One of the biggest frustrations with the story is that the language used complicated the simple message the developer was trying to tell. The soothing yet commanding tone of the omniscient voice would have been enough to carry along a more refined script that served the themes with clarity. Instead, Altered Matter opted to write something poetic by using lots of really big words that sound like they have lots of meaning, which instead detract from the actual meaning. 

Etherborn has a linear structure that takes place across five distinct levels. The levels are completed by solving gravity-defying puzzles to collect light orbs that open the pathway forward. Once all levels are completed, a new game+ mode is unlocked, creating replayability through the additional challenge of new, well-hidden light orb locations. Including this game mode offers players a chance to enjoy a more difficult experience without an additional learning curve. 

What sets Etherborn apart is the unique mechanic that underpins the gameplay. To traverse the landscape, players must jump and use ramps to change their perspective, turning walls into floors to move through the level. The opening level does an exceptional job of introducing the player to how this concept will be manipulated throughout the game. Controls in Etherborn are simple and intuitive, allowing for an experience that focuses the challenge purely within the design.
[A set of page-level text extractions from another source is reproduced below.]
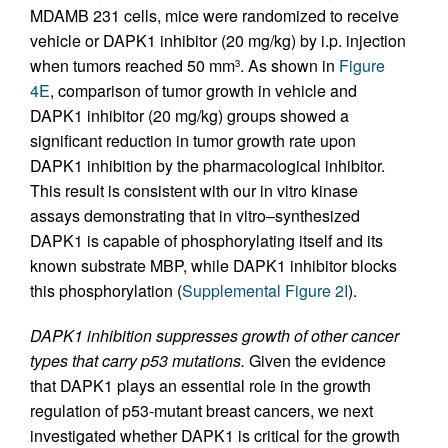
MDAMB 231 cells, mice were randomized to receive
vehicle or DAPK1 inhibitor (20 mg/kg) by i.p. injection
when tumors reached 50 mm
. As shown in
Figure
3
4E
, comparison of tumor growth in vehicle and
DAPK1 inhibitor (20 mg/kg) groups showed a
significant reduction in tumor growth rate upon
DAPK1 inhibition by the pharmacological inhibitor.
This result is consistent with our in vitro kinase
assays demonstrating that in vitro–synthesized
DAPK1 is capable of phosphorylating itself and its
known substrate MBP, while DAPK1 inhibitor blocks
this phosphorylation (
Supplemental Figure 2I
).
DAPK1 inhibition suppresses growth of other cancer
types that carry p53 mutations.
Given the evidence
that DAPK1 plays an essential role in the growth
regulation of p53-mutant breast cancers, we next
investigated whether DAPK1 is critical for the growth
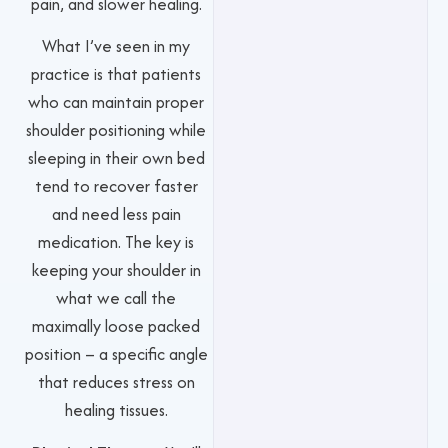
pain, and slower healing.
What I’ve seen in my
practice is that patients
who can maintain proper
shoulder positioning while
sleeping in their own bed
tend to recover faster
and need less pain
medication. The key is
keeping your shoulder in
what we call the
maximally loose packed
position – a specific angle
that reduces stress on
healing tissues.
Despite being able to run, the movement speed of the character seems sluggish for the most part, yet can be too fast for easy maneuverability in levels that require finesse to execute. 

Etherborn is deeply beautiful. The soft hues and subtle colour palette create a truly ethereal experience that carries through until the final level where the tone shifts into something somewhat dark, yet utterly breathtaking. Skeletal bodies, frozen in time, dwarf the character to create a visual masterpiece that captivates the viewer. Accompanying the divine art direction is killer sound design that makes the world feel complete. The ambient music creates an atmosphere that indulges in the landscape it calls home in a way that elevates the experience. 

The short length of Etherborn leaves players wanting more. In OnlySP’s preview of the game in 2018, the Alpha build contained the same five levels that are seen in the final game. Having spent so much time on these levels has meant the final product is highly polished yet disappointingly short. The gravity bending puzzles at play are so clever, well designed, and satisfying to complete that a lack of experimentation through more level designs to satiate the player’s hunger for more is disappointing.  

The challenging gameplay, gorgeous sound design, and stunning aesthetics all make Etherborn a worthwhile experience, even for those not fond of puzzle-platformers. Every level demonstrates a craftsmanship that encourages the curiosity to think and engage with the world. Completing puzzles is satisfying, even if the length of the game is not. Some minor issues may crop up along the way, but Etherborn is still a clever, fun game that challenges players and their perspective of the world. 

OnlySP Review Score 3 Credit

Reviewed on Nintendo Switch. Also available on PC, PlayStation 4, and Xbox One.